Darnes’ son lives nearby as well – in a cabin on the same plot of land on which she lives. Their relationship has also had its ups and downs because of Darnes’ work. “He says I’m always working. But he also realizes he’s had food on his table and a roof over his head – and he knows what that takes,” she says. “So, while he’s had some difficulty with my work, he’s also thanked me for it.”

Seated at her desk at Crye-Leike, Darnes has progressed from talking stoically about her work to warming up as she discusses her clients and family. But one question, inspired by the curly sticky note on her mirror, catches herdl     off guard: What is your greatest triumph?

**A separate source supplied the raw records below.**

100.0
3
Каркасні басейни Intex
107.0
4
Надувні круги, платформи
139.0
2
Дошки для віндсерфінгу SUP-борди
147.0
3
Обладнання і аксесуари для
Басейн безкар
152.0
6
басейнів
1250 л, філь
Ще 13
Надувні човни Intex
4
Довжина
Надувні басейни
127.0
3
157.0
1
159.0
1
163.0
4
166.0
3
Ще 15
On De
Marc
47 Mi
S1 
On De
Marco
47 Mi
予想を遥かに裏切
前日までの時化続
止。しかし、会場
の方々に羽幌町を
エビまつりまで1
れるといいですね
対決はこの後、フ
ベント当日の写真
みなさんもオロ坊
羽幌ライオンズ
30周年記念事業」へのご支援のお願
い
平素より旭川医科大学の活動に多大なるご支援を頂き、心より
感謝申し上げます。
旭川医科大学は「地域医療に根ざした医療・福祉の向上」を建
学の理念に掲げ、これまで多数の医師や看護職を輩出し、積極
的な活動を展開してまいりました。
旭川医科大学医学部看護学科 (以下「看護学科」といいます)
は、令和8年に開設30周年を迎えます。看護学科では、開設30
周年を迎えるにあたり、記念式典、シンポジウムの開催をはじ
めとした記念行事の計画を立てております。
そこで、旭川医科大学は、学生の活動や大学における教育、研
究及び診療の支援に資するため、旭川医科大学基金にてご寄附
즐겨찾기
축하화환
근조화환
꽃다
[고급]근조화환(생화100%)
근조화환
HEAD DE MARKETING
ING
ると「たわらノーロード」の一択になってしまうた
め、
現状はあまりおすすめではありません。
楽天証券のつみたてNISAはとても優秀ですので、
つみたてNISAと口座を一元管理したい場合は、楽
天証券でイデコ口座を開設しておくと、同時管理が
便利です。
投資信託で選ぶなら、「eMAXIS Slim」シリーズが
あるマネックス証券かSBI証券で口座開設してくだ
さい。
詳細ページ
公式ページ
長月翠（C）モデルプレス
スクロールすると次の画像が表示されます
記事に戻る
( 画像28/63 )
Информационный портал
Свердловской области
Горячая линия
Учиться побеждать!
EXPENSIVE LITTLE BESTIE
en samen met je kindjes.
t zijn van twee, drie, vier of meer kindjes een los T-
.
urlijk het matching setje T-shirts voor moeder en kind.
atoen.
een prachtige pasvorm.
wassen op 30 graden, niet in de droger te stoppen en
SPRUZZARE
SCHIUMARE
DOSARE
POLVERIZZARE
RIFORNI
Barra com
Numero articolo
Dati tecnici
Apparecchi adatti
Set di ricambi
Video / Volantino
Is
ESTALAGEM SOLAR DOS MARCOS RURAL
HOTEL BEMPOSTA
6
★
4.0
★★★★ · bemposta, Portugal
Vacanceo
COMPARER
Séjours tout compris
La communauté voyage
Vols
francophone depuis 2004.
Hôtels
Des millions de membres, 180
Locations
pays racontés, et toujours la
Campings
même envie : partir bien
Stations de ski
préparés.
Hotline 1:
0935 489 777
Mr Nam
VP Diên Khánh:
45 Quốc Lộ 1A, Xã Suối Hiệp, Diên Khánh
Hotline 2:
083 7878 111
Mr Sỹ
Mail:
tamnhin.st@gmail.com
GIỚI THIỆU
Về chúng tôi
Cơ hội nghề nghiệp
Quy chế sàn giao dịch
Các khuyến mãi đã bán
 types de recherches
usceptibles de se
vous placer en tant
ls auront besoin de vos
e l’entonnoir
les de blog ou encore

She lowers her head. Several seconds later, she tries to speak but has trouble getting the words past the threat of tears. Eventually, she pulls one sentence through the looming cloudburst: “Making it this far as a single mother,” she says, her eyes glistening. “It wasn’t easy. My son is strong-headed like his momma, but he’s a good kid.”

Darnes wipes her tears and shifts her thoughts to a lighter topic. With winter moving in, she’ll have to put her favorite activity – yardsaling – on the shelf until spring. This is her “me time,” when she focuses on herself and what makes her happy. “I feel like a kid in a candy store when I find the one item that makes me giddy,” she says.

Many of those unearthed artifacts end up at her booth at Gateway Antiques Mall on Cloud Springs Road. Although a few months of slim pickings lie ahead for Chattanooga’s “Realtor picker,” she’s stocked her space with plenty of items for the months ahead. Even though the booth represents more work, Darnes refers to it as her hobby.

Her phone stays with her, though, and she’s only a call or a text away from slipping into work mode. Her dedication and responsiveness make her one of Crye-Leike’s treasures, Griess says.

“We all face challenges in our lives and careers, and Donna has persevered through more than her share,” he says. “She’s an excellent example of what a person and a Realtor should be.”